Likewise, he agrees with Plato on the meaning of life. Socrates takes it as a given that all men desire first and foremost to be happy (Euthydemus 278E), and if he posits virtue as the most important factor to happiness, he never doubts that happiness is the ultimate goal. Aristotle both expands and refines this concept:
Both to an individual privately and to all people generally there is one goal at which they aim in what they choose to do and in what they avoid. Summarily stated, this is happiness and its parts . . . Let happiness be defined as success combined with virtue, or as self-sufficiency in life, or as the pleasantest life accompanied with security, or as abundance of possessions and bodies, with the ability to defend and use these things. (On Rhetoric 1360B)George A. Kennedy, who translated my copy of the book, suggests that Aristotle privileges the first definition of happiness there (“success combined with virtue”), and I've got no reason to doubt him. But I am more interested in the “parts” of happiness:
good birth, numerous friendships, worthy friendships, wealth, good children, numerous children, a good old age, as well as the virtues of the body (such as health, beauty, strength, physical stature, athletic prowess), reputation, honor, good luck, virtue. (1360B)What strikes me about this catalogue of needs is how many of them are uncontrollable. Of these, only virtue is under the control of the individual (although friendships, wealth, health, and reputation have some element of controllability).

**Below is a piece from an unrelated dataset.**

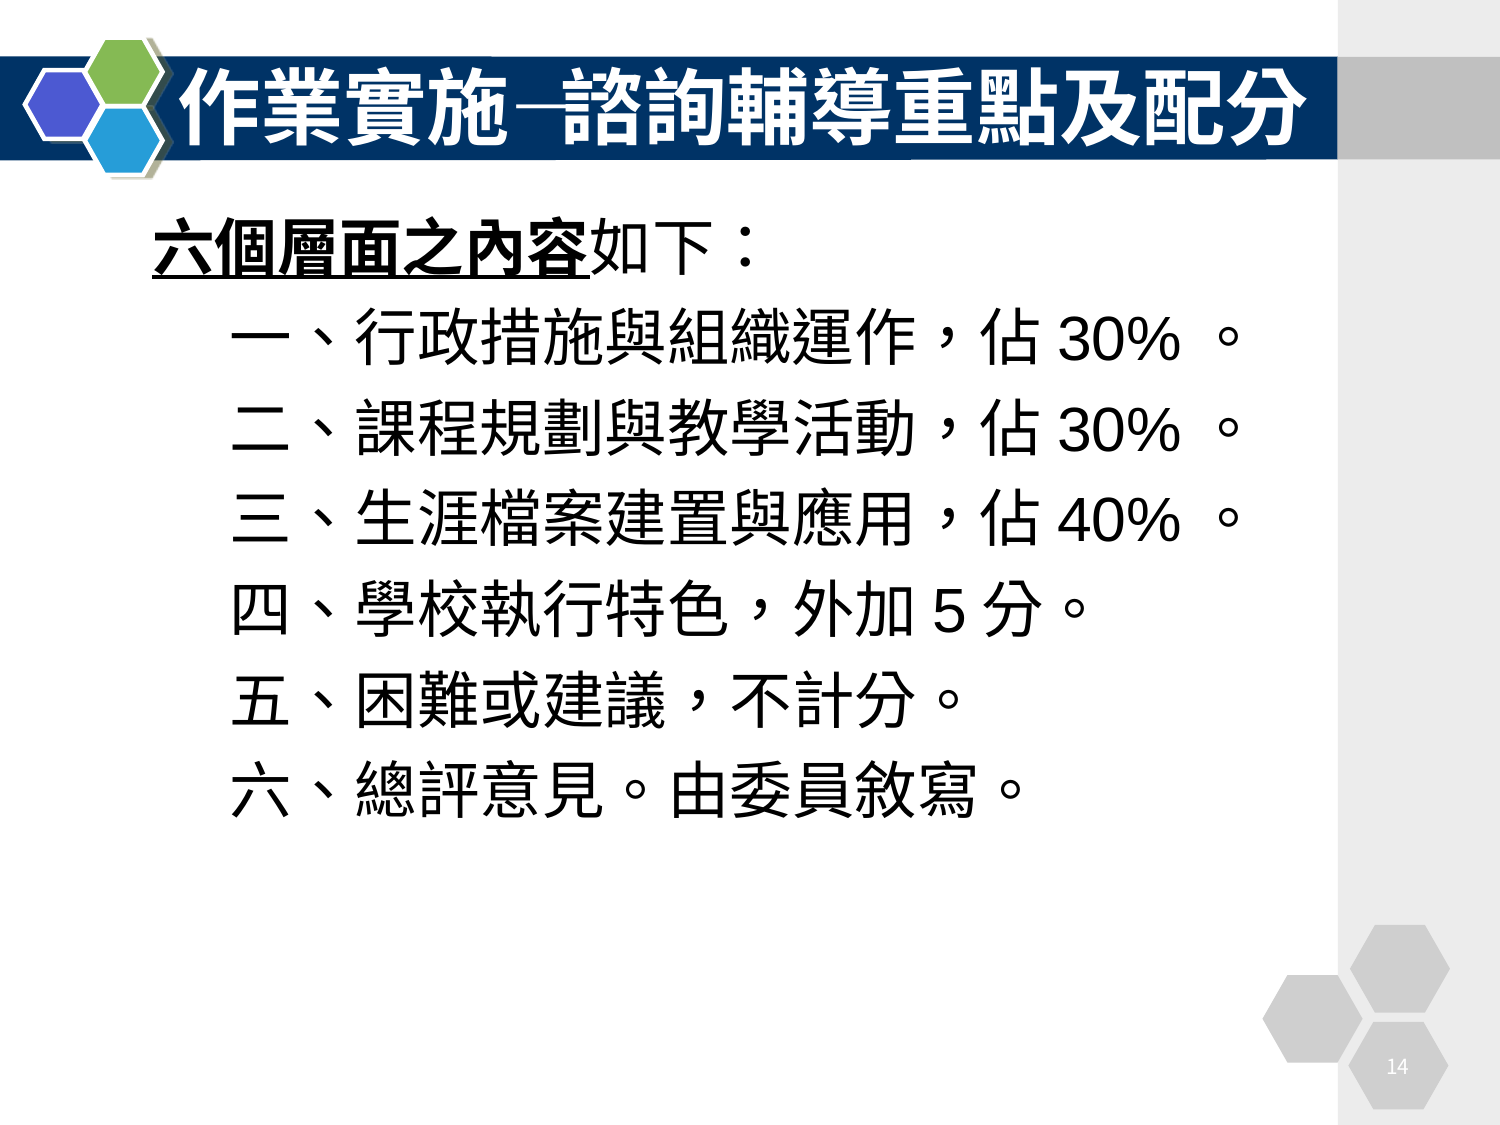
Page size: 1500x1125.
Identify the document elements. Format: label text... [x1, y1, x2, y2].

Thomas Aquinas famously combines Aristotle and the Bible to come up with his theology, and I have to wonder what he does with this portion of On Rhetoric. That's because I don't see any way to combine Aristotle's viewpoint with St. James'. Now, I've elsewhere made my peace with the Greek concept of happiness as the chief end of man, but it's the uncontrollability of happiness that sticks in my craw. James seems to claim willful, that is, controllable, happiness, opening his epistle with his famous exhortation to “Consider it all joy, my brethren, when you encounter various trials, knowing that the testing of your faith produces endurance” (1:2). The image is of a person forcing himself to be happy (or joyful--I never bought my youth group's distinction between happiness and joy).
The real reason for the discrepancy between Christian and Aristotelian thought on this matter comes down to one little compound word: “self-sufficiency.” If man is autonomous--if happiness indeed comes from being enough on his own--then of course the elements of that happiness are going to be beyond man's control. But James' happiness springs from the knowledge that man is not in fact sufficient unto himself. James is able to turn rocks into bread because he knows that his poor circumstances have a relational purpose, that they stem from his dependence upon God.
So Nathan--as the world's only Thomist Protestant (and the only reader of this blog), I'm sure you have the answer to my question. How does Aquinas reconcile these two disparate viewpoints?